Además, no debemos subestimar la adicción que nos genera ese sentimiento de malestar al que estamos tan habituados. Tener cierto grado de desorden en casa, por ejemplo. ¿Para qué se hace? ¿Sobre todo pudiendo ser más funcional y tener menos cosas más ordenadas? Para no ser del todo funcional y sentir esa familiar sensación de que no me merezco estar del todo bien, del todo cómodo. Para recrear un no merecimiento que se manifieste de esas formas sutiles. Este es un ejemplo cotidiano, pero sólo hay mirar una relación de pareja donde cada uno vive su vida y no se comparten espacios o conversaciones, donde hay condiciones para ser querido, donde hay resentimientos y sacrificios porque no puedo ser del todo yo mismo o el otro se iría. Este es otro ejemplo muy común y por el que mucha gente acude a terapia.

Si lo que ocurre en tu experiencia manifiesta lo que crees acerca de ti mismo, ¿quién que se sintiese inocente o digno de amor tendría ese tipo de relaciones? ¿O quien descuidaría su espacio? No ocurriría. Entonces empecemos a aceptar que la culpabilidad se manifiesta en muchas situaciones de nuestra vida. Y lo que es más, nos resulta hasta familiar y aceptable. Es una “adicción” como cualquier otra, que nos resulta dañina pero que no dejamos de lado.

Es posible que al empezar a contactar con la culpa o con sus manifestaciones como el autocastigo, el no merecimiento o la insatisfacción, uno quiera cambiar de comportamiento. “¿Y ahora qué hago para cambiar eso?” es una pregunta que se escucha frecuentemente. Pues bien, uno no puede cambiar esto sin antes comprender del todo lo que ocurre. Es mucho más útil pararse a ver cómo funciona la culpa, cuándo se activa y qué hacemos para alimentarla y mantenerla o para ocultarla de nuestra conciencia, que intentar forzar un comportamiento para evitar las consecuencias. Hay que ir a la causa, y no puede puentearse el proceso. No se puede evitar pasar por observar que aún se valora la culpabilidad, ya que se sigue manifestando, y plantearse qué se obtiene de ella. Por ejemplo la aceptación de los demás, la seguridad económica al tener un puesto “fijo” en el que se sufre o se está insatisfecho pero en el que se cobra todos los meses lo mismo, evitar la soledad aunque sea con una relación mediocre, etc.

 

Es la paradoja del cambio. Sólo se puede producir un verdadero cambio cuando se acepta la situación actual tal y como es, en toda su magnitud. La alternativa viene de aprender sobre cómo funciona y el valor que tiene la culpa en nuestro sistema de pensamiento y en dejar de alimentarla en hechos concretos que se hayan determinado con el objetivo de ganar en observación o en conocimiento del proceso, pero siendo honestos en cuanto al valor que aún conserva en nuestra mente. Hay casos de personas que dejan trabajos donde hacen sacrificios, como estar muchas horas sin cobrar por ello, antes de haber observado su sistema de pensamiento y de estar verdaderamente dispuestos a dejar de valorar lo que obtenían a cambio del sacrificio. Y en estos casos lo que se produce es que, al seguir valorándolo, el sacrificio se manifestaba de otras maneras, como por ejemplo teniendo más conflictos en la pareja al pasar más tiempo juntos, o en forma de escasez económica.
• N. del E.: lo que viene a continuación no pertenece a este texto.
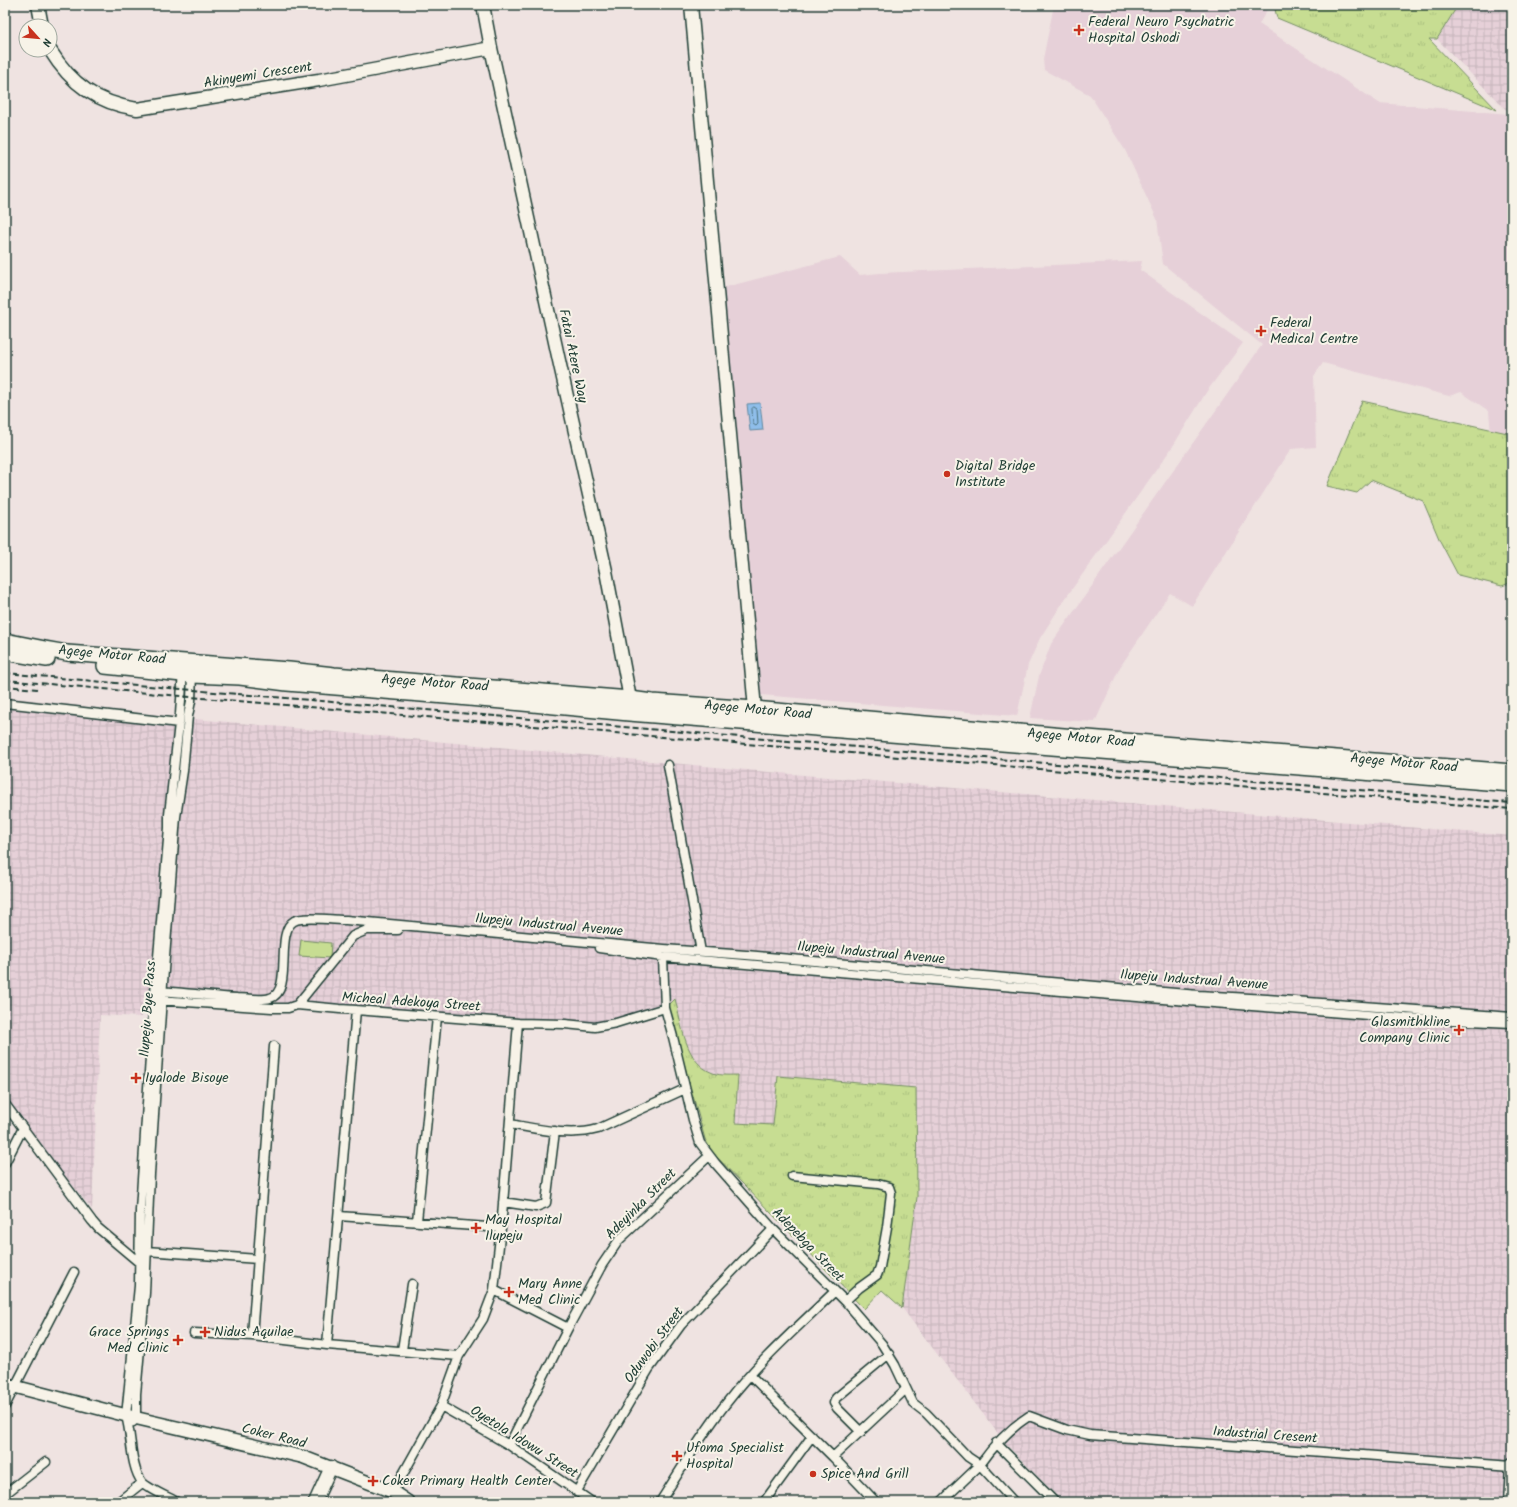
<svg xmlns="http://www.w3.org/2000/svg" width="1517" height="1507" font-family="Kalam,sans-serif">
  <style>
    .built { fill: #e6d0d8 }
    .industrial { fill: url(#industrial-grid) }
    .grass { fill: url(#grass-tufts); stroke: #738d63 }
    .park { fill: #c7dd92; stroke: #738d63 }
    .water { fill: #8fbeea; stroke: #628aa1 }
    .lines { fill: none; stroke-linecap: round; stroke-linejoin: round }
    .shore { stroke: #4c717d; stroke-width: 1 }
    .stream { stroke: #628aa1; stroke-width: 2 }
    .street-casing { stroke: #1f3d34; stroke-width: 11 }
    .secondary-casing { stroke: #1f3d34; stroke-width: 15 }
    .highway-casing { stroke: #1f3d34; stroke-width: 18 }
    .street { stroke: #f7f3e8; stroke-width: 8 }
    .secondary { stroke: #f7f3e8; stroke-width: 12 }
    .highway { stroke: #f7f3e8; stroke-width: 15 }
    .rail { stroke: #1f3d34; stroke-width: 2; stroke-dasharray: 6 3; stroke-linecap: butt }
    .poi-dot { fill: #c8321e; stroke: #f7f3e8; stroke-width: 1.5 }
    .labels { text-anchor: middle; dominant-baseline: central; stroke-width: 4; stroke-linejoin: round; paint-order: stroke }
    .poi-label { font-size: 14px; fill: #1f3d34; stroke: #f7f3e8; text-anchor: start }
    .street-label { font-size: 14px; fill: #1f3d34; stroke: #f7f3e8 }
  </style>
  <defs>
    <pattern id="industrial-grid" width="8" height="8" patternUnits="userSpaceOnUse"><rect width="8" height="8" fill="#e6d0d8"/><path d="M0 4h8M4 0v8" fill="none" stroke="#c5b4ba"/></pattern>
    <pattern id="grass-tufts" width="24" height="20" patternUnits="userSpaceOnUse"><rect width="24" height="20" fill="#c7dd92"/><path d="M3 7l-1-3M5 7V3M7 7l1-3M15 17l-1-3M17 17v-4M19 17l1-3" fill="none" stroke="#aabf7e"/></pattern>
  </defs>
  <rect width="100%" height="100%" fill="#efe3e1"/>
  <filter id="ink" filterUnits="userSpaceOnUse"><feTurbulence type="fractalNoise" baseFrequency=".025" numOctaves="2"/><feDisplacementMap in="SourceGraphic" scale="8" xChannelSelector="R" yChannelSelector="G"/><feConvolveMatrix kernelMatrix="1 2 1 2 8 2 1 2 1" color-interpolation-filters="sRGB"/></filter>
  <g filter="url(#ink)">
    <!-- built -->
    <path class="built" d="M1054,5H1264L1267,10L1259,24L1379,103L1509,114L1512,116V464L1491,434L1489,411L1461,392L1449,396L1323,363L1314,376L1316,447L1291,449L1192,606L1170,593L1120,667L1095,722L1030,718L1039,676L1051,644L1262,345L1163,264L1157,219L1125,150L1090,95L1044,70L1043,59Z
      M840,257L860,275L880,273L1142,261L1140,270L1243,343L1207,391L1173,446L1065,599L1040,638L1028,665L1017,716L761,695L743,502L722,288Z"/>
    <!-- industrial -->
    <path class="industrial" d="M1458,5H1512V116L1437,39Z
      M5,697L173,717L769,772L1512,836V1502H1063L1006,1444L902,1308L917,1197L916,1088L778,1076L774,1126L735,1123L738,1076L714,1074L700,1067L688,1049L675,999L668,1006L655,1007L591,1027L145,991L141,1017L100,1015L92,1209L5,1104Z"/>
    <!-- grass -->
    <path class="grass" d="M1274,5H1458L1437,39H1429L1497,110L1277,18Z
      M1362,401L1512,434V582L1502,586L1458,575L1440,541L1423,501L1371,480L1357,493L1327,486Z
      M675,999C682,1025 685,1063 713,1073C721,1076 731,1075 738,1075L735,1123L773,1125L778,1076L916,1088L917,1197L902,1308L882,1290L864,1309L712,1152L705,1139L668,1006Z"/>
    <!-- park -->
    <path class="park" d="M301,940L331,943L330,958L299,956Z"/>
    <!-- water -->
    <path class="water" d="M760,403L763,430L750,431L747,404Z"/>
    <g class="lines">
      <!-- shore -->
      <path class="shore" d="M754,407L757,409L758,424L756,426L753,424L752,409Z"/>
      <!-- stream -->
      <path class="stream" d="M5,7L7,5"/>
      <!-- street casing -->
      <g class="street-casing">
        <path id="street" d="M5,703L179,723
          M668,765L701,952
          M599,948L663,957L1061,991L1406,1018L1512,1023
          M663,957L665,1008L673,1037L693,1120L700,1143L716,1164L773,1229L845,1301L882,1344L895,1365L913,1403L926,1413L968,1457L980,1465C994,1445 1009,1429 1029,1416L1067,1430L1090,1435L1512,1466
          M155,991C182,992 209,996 237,998C246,998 262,1001 270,998C294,992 274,932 294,921C302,916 335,920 346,920L664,949L746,955L1198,995L1267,999L1512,1017
          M158,1000L272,1008H288L297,1005L340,1009L356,1010L518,1023L565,1024L595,1027L616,1023L665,1008
          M297,1005L353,936L367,930H398
          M5,1104L92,1221L98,1228L142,1265
          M510,1124C538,1129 570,1137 598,1129L685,1089
          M5,1163L23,1128
          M792,1176L878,1184L889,1187L891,1193L887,1227L880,1267L877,1275L859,1288L845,1301
          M503,1202L536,1207L546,1203L555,1131
          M339,1216L501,1228
          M417,1221L437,1017
          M146,1251L258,1259
          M494,1290L568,1328
          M194,1333L252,1336L327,1345L459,1356
          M252,1336L274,1046
          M327,1345L356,1010
          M402,1350L412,1284
          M750,1375L833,1457L876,1502
          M5,1406L74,1272
          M441,1406L509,1445L592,1502
          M133,1422L136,1418V1394L145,1293L150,1174L163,983L176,817L183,771L188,716L191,701L192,673
          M861,1432L837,1408L834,1403L836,1398L889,1354
          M996,1443L1055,1502
          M509,1445L568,1328L602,1265L619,1240L709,1156
          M833,1457L906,1389
          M577,1491L649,1369L681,1325L773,1229
          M393,1492L441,1406L459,1356L483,1319L494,1290L501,1228L518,1023
          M5,1494L46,1462
          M118,1502L142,1483
          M177,1502C170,1498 147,1488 142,1482C130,1467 132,1435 126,1416L139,1286L140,1210L152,1027L169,828V815L180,714L183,671
          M660,1502C682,1468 703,1432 728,1401C759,1361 798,1327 835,1291
          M764,1502L812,1436
          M941,1502L980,1465L1014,1502"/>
      </g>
      <!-- secondary casing -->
      <g class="secondary-casing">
        <path id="secondary" d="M38,5L42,26
          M483,5L491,48L558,356L606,571L630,699L629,708
          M691,5L755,709
          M50,50C71,84 97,103 137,109L319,80L491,48
          M5,1384L136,1418L303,1457L393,1492L408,1502
          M315,1502L331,1467
          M1510,1502L1512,1465"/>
      </g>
      <!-- highway casing -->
      <g class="highway-casing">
        <path id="highway" d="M5,641L45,649L67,653L289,670L334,675L630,699L652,702L755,709L1075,737L1512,772
          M5,652L47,659
          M105,666L192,675L240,677L287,683L458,697L629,713L1512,784"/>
      </g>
      <!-- street -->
      <use href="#street" class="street"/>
      <!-- secondary -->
      <use href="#secondary" class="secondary"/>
      <!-- highway -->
      <use href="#highway" class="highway"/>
      <!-- rail -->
      <path class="rail" d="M5,673L192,690L1512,803
        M5,680L191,697L1512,809
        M5,686L37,689"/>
    </g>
  </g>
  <!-- markers -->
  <g class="poi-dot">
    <path d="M1077 24h4v4h4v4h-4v4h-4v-4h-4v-4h4z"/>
    <path d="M1259 325h4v4h4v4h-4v4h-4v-4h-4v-4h4z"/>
    <circle cx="947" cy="474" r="4"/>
    <path d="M1457 1024h4v4h4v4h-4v4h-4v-4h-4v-4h4z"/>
    <path d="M134 1072h4v4h4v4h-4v4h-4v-4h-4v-4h4z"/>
    <path d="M474 1222h4v4h4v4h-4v4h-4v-4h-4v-4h4z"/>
    <path d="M507 1286h4v4h4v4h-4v4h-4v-4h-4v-4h4z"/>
    <path d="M203 1326h4v4h4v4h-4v4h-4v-4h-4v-4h4z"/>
    <path d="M176 1334h4v4h4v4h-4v4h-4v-4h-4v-4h4z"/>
    <path d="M675 1450h4v4h4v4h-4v4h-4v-4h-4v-4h4z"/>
    <circle cx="813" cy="1474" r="4"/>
    <path d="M371 1475h4v4h4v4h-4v4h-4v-4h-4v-4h4z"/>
  </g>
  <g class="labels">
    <!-- poi labels -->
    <g class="poi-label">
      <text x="1088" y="22">Federal Neuro Psychatric<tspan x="1088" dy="16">Hospital Oshodi</tspan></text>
      <text x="1270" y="323">Federal<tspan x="1270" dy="16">Medical Centre</tspan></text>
      <text x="955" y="466">Digital Bridge<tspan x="955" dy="16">Institute</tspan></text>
      <text x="1450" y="1022" text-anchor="end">Glasmithkline<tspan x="1450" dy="16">Company Clinic</tspan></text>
      <text x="145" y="1078">Iyalode Bisoye</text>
      <text x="485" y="1220">May Hospital<tspan x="485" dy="16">Ilupeju</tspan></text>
      <text x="518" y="1284">Mary Anne<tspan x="518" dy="16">Med Clinic</tspan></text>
      <text x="169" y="1332" text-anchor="end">Grace Springs<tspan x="169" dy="16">Med Clinic</tspan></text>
      <text x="214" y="1332">Nidus Aquilae</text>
      <text x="686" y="1448">Ufoma Specialist<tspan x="686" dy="16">Hospital</tspan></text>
      <text x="821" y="1474">Spice And Grill</text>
      <text x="382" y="1481">Coker Primary Health Center</text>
    </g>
    <!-- street labels -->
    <g class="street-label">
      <text transform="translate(258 75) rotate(-9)">Akinyemi Crescent</text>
      <text transform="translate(573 356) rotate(78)">Fatai Atere Way</text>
      <text transform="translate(112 655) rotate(5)">Agege Motor Road</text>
      <text transform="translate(435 683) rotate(4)">Agege Motor Road</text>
      <text transform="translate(758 710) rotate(5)">Agege Motor Road</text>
      <text transform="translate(1081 738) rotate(5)">Agege Motor Road</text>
      <text transform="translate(1404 763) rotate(5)">Agege Motor Road</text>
      <text transform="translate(549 925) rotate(5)">Ilupeju Industrual Avenue</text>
      <text transform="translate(871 953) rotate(5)">Ilupeju Industrual Avenue</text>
      <text transform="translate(1194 980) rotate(4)">Ilupeju Industrual Avenue</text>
      <text transform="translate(411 1002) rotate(4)">Micheal Adekoya Street</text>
      <text transform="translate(148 1009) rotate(-86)">Ilupeju Bye Pass</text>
      <text transform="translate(641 1204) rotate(-45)">Adeyinka Street</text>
      <text transform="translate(808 1245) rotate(46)">Adepebga Street</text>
      <text transform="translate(654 1345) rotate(-54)">Oduwobi Street</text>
      <text transform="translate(1265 1435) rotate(4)">Industrial Cresent</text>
      <text transform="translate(274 1436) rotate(14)">Coker Road</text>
      <text transform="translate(524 1442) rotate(32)">Oyetola Idowu Street</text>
    </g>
  </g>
  <!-- margin -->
  <rect width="1517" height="1507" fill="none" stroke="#f7f3e8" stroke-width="20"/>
  <rect x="10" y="10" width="1497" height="1487" fill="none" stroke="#1f3d34" stroke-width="1.5" filter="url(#ink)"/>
  <!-- north arrow -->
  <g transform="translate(38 38) rotate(117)"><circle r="19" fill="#f7f3e8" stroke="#a1aaa0"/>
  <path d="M0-3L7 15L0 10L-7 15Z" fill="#c8321e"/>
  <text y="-6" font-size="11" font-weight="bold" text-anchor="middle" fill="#1f3d34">N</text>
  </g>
</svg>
La clave es la observación honesta y cruda de las propias creencias a través de los hechos que se  manifiestan en la vida de cada uno. Y, desde ahí, plantearse la necesidad de unas nuevas referencias, de unas nuevas interpretaciones acerca de la realidad y de lo que cada uno es. Si lo que uno ha aprendido hasta ahora le ha llevado a ese estado de culpabilidad e insatisfacción, tal vez lo sensato sería cuestionarlo. Tal vez no tenga razón con sus creencias e interpretaciones de la realidad. Tal vez sea necesario un sistema de referencia nuevo. Un Curso de Milagros plantea cómo funcionan estos sistemas de referencia y, al ponerlos juntos, se hace visible la diferencia. Pero es sólo en la práctica y observación en la vida cotidiana a través de lo que se afianza el proceso de liberación de la culpabilidad. Tal vez, al principio del proceso, baste con permitirse expresar las emociones auténticas y ser más honestos y coherentes. Es sólo el principio, pero sin este paso no es posible ir más allá.

 

María Vázquez Herranz.

Asociación para el Desarrollo de la Paz Interior.